The person she is and her individual life are deeply intertwined with the history and culture of the 20th Century. She grew up in the house in which Kafka was born, with Max Brod, to whom we owe the preservation of Kafka’s manuscripts, among the weekly guests in their home. Her father, the philologist Prof. Zeckendorf, later one of the famous lecturers at Theresienstadt, predicted Kafka’s future long before his rise to fame.

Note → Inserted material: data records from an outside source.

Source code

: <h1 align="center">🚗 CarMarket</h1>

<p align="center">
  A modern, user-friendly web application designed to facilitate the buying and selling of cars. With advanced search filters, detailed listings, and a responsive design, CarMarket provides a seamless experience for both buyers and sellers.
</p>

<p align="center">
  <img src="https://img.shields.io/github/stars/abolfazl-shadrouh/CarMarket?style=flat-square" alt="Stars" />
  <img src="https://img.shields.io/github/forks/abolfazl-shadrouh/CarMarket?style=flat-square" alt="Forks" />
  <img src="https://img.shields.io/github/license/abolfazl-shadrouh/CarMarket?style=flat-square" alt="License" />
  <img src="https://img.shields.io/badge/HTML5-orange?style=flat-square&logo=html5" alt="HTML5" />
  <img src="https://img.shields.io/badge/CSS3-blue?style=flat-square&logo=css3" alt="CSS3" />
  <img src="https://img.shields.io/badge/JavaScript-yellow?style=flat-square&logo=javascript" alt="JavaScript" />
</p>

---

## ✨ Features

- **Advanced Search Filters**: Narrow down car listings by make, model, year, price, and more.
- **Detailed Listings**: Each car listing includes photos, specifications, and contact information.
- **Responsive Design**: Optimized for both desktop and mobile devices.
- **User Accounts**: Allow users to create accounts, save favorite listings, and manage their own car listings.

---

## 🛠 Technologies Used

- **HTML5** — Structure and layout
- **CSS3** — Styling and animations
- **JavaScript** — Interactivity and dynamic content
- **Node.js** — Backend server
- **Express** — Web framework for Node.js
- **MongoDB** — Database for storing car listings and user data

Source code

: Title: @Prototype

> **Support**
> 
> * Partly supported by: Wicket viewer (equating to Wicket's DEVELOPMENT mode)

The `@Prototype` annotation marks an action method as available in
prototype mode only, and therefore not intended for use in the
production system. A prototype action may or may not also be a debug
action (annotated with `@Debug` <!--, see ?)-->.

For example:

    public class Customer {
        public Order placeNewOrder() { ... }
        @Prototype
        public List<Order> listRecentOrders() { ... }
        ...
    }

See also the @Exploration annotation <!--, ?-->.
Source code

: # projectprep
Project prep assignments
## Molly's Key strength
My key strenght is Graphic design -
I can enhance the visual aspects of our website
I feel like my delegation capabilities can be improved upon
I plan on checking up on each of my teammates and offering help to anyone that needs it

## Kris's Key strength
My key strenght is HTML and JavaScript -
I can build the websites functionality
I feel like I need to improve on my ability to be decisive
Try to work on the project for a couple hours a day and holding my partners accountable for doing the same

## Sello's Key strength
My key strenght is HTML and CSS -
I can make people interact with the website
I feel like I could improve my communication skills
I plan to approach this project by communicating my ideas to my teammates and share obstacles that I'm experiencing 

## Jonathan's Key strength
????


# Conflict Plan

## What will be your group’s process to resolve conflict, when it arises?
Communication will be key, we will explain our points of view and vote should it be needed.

After years in Theresienstadt and Auschwitz, she arrived at the shores of Israel, and met Erich Neumann. She became a close friend and his foremost disciple, making his writings accessible to generations of Jungians. And the Czech she hasn’t spoken for seventy years, emerged from the depths of memory. She was received, as she so rightly deserves, with great warmth and appreciation.

Regarding the whereabouts and recent findings about the Golem of Prague, I have been sworn to silence and cannot yet disclose anything. It will have to remain shrouded in mystery, until it eventually will emerge from the hiding place in the shadows of science. Let me only mention that the story about the golem of Prague, based on the legend of the sixteenth century Rabbi Loew from Prague, was revived at the turn of the century by several authors, notably Gustav Meyrink. Meyrink had been a bank manager, before turning to alchemy and Kabbalah. He was convinced that the Philosopher’s Stone was to be found in the Prague sewer system, and from serious research into this matter, I have found conclusive evidence that the stone probably is to be found in the nigredo of Prague’s shadow.

The Jewish Cemetery in Prague

Petr Ginz, 'Moon Landscape' (Yad vaShem)

1 comment:

SusanBW said...

Thank you for your report from Prague. I visited the Jewish cemetery and Synagogue in that wonderful city. It's incredibly beautiful and meaningful. I am sure they appreciated your lecture.